At UN Climate Talks, No Consensus On What Consensus Is

COP, as the annual Conference of the Parties meetings are called, takes no votes and there is no requirement of unanimity (Credit: AFP)

The world's climate negotiators meeting in Dubai have spent sleepless nights in an elusive quest for consensus, but there is no consensus on what consensus means.

The United Arab Emirates, citing the need in the UN process for consensus, in a draft agreement for the COP28 summit stopped short of backing historic calls for a "phase-out" of fossil fuels.

Saudi Arabia, the world's largest oil exporter, has led objections to strong action against fossil fuels, the main culprit behind the planet's climate crisis.

But COP, as the annual Conference of the Parties meetings are called, takes no votes and there is no requirement of unanimity.

"It's a matter of interpretation," said Alden Meyer, a veteran watcher of climate negotiations at the E3G climate think tank.

He recalled that Saudi Arabia and Kuwait objected during the original United Nations vote in 1992 that established the UN Framework Convention on Climate Change (UNFCCC) but the session president, from France, simply brought the gavel down.

Ever since, Saudi Arabia has blocked a proposed rule that would allow decisions by a two-thirds majority if there is no consensus.
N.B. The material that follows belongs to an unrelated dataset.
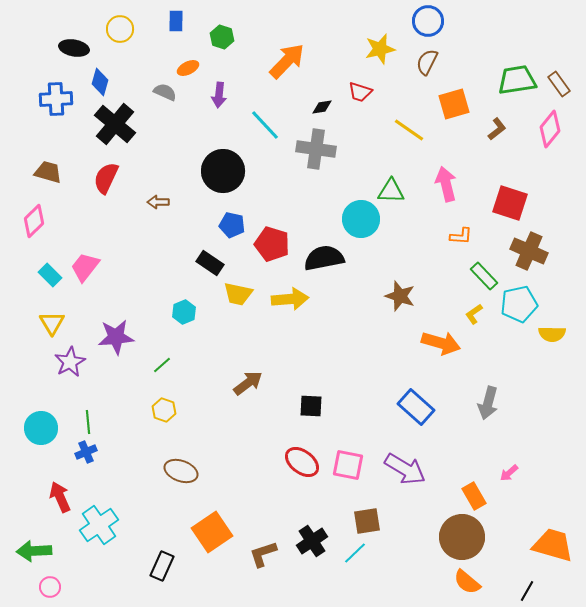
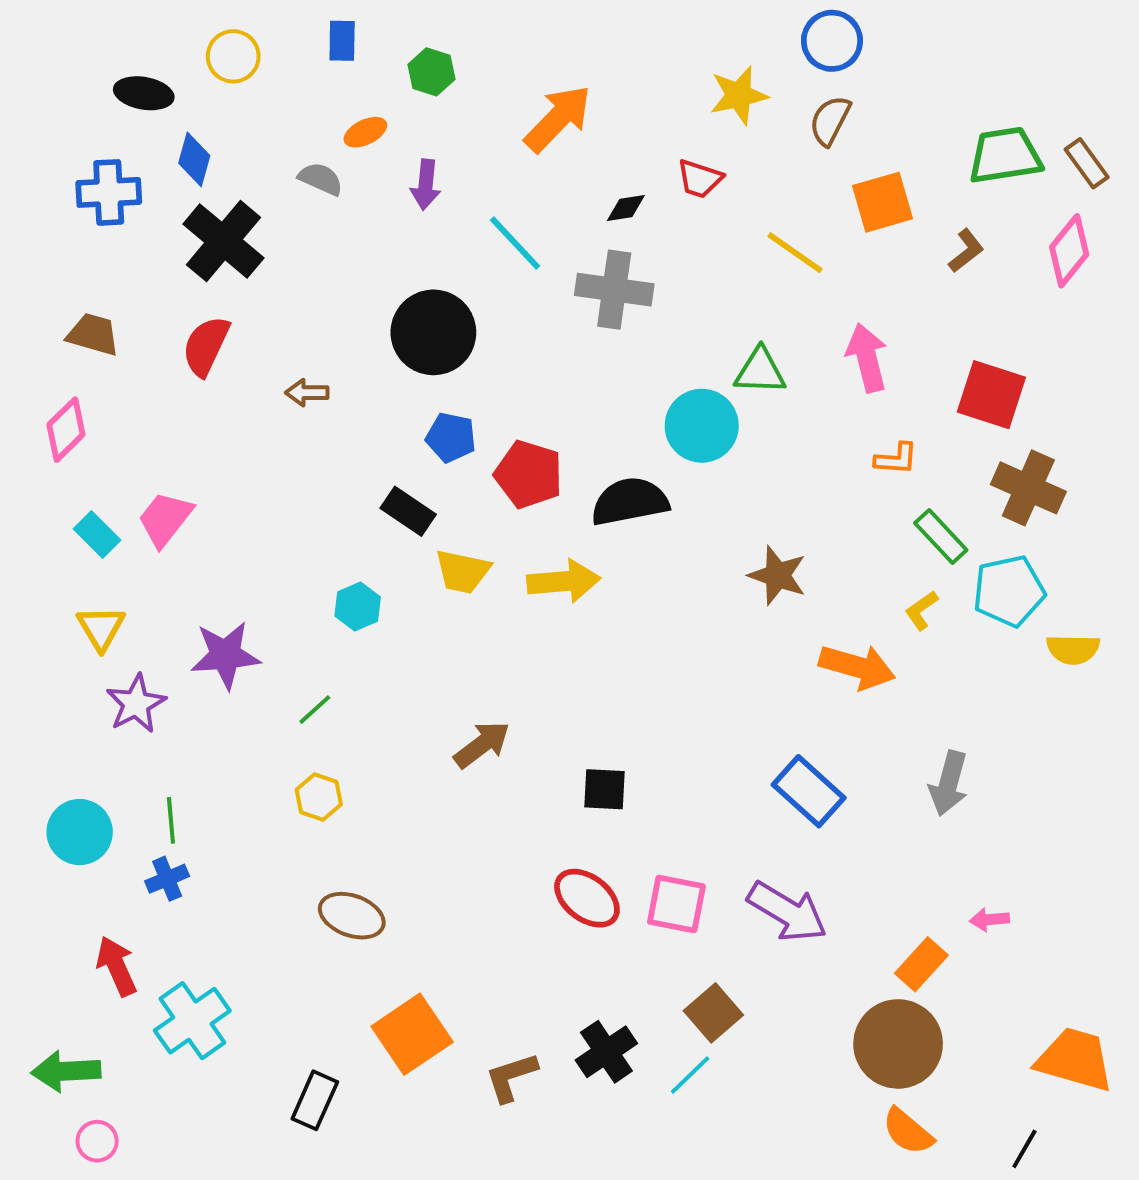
pink arrow: (509, 473) -> (989, 920), turned 36
orange rectangle: (474, 496) -> (921, 964), turned 72
brown square: (367, 521) -> (713, 1013), turned -32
In 2012 in Doha, host Qatar ignored a request by Russia to take to the floor with concerns related to the landmark Kyoto Protocol, prompting Moscow angrily to hold up work in talks the following year, Meyer said.
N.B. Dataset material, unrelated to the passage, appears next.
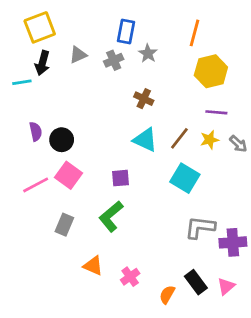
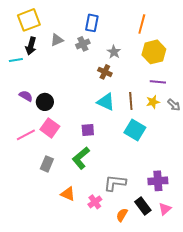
gray star: (148, 53) -> (114, 52), moved
purple semicircle: (36, 131) -> (26, 96), turned -48
brown line: (179, 138) -> (131, 101), turned -42
gray L-shape: (200, 227) -> (115, 183), moved
purple cross: (233, 242) -> (158, 181), moved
A UNFCCC official said that any objections needed to be "explicit" for there to be no consensus.

One of the most successful summits took place in Paris in 2015 with an agreement for countries to seek to limit warming to within 1.5 degrees (2.7 Fahrenheit) from pre-industrial levels.

But the delegate from Nicaragua initially refused to sign on, leading to an extraordinary pressure campaign on the small, single country that reportedly involved intervention by Pope Francis.

Laurent Fabius, then France's foreign minister and COP21 president, said: "I can no long recall whether it was me myself or via the pope, but we inquired to know if he was really representative" of Nicaragua's government position.

"The reply was no and that gave us more freedom," Fabius said.

Objections from Latin American leftists were more successful in the outcome of one of the most anticipated COPs, the 2009 summit in Copenhagen.

In a scene that stunned the sleep-deprived room, the Venezuelan representative, Claudia Salerno, raised her hand with a stigmata-like bloody palm, saying she was speaking on behalf of countries ignored by a deal brokered by US president Barack Obama with other major powers including China.

Denmark's prime minister, Lars Lokke Rasmussen, was ready to give up and declare the summit a failure, until the United States and Britain quickly asked for a break and Rasmussen came back to declare the agreement "noted" rather than approved or rejected.

In a parallel COP process, biodiversity talks in Montreal last year reached a major agreement on protecting species when the Chinese president of the meeting ignored objections by the Democratic Republic of Congo, which sought greater assistance from wealthy countries.

In Dubai, it remains to be seen if the Emirati president would brush aside the interests of Saudi Arabia, his country's larger neighbour and fellow oil producer.

Fellow Arab oil producers Kuwait, Iraq and Bahrain have also raised objections to phasing out fossil fuels.

"It comes down to the judgment of the presidency," Meyer said. "Ultimately it's more of a political question."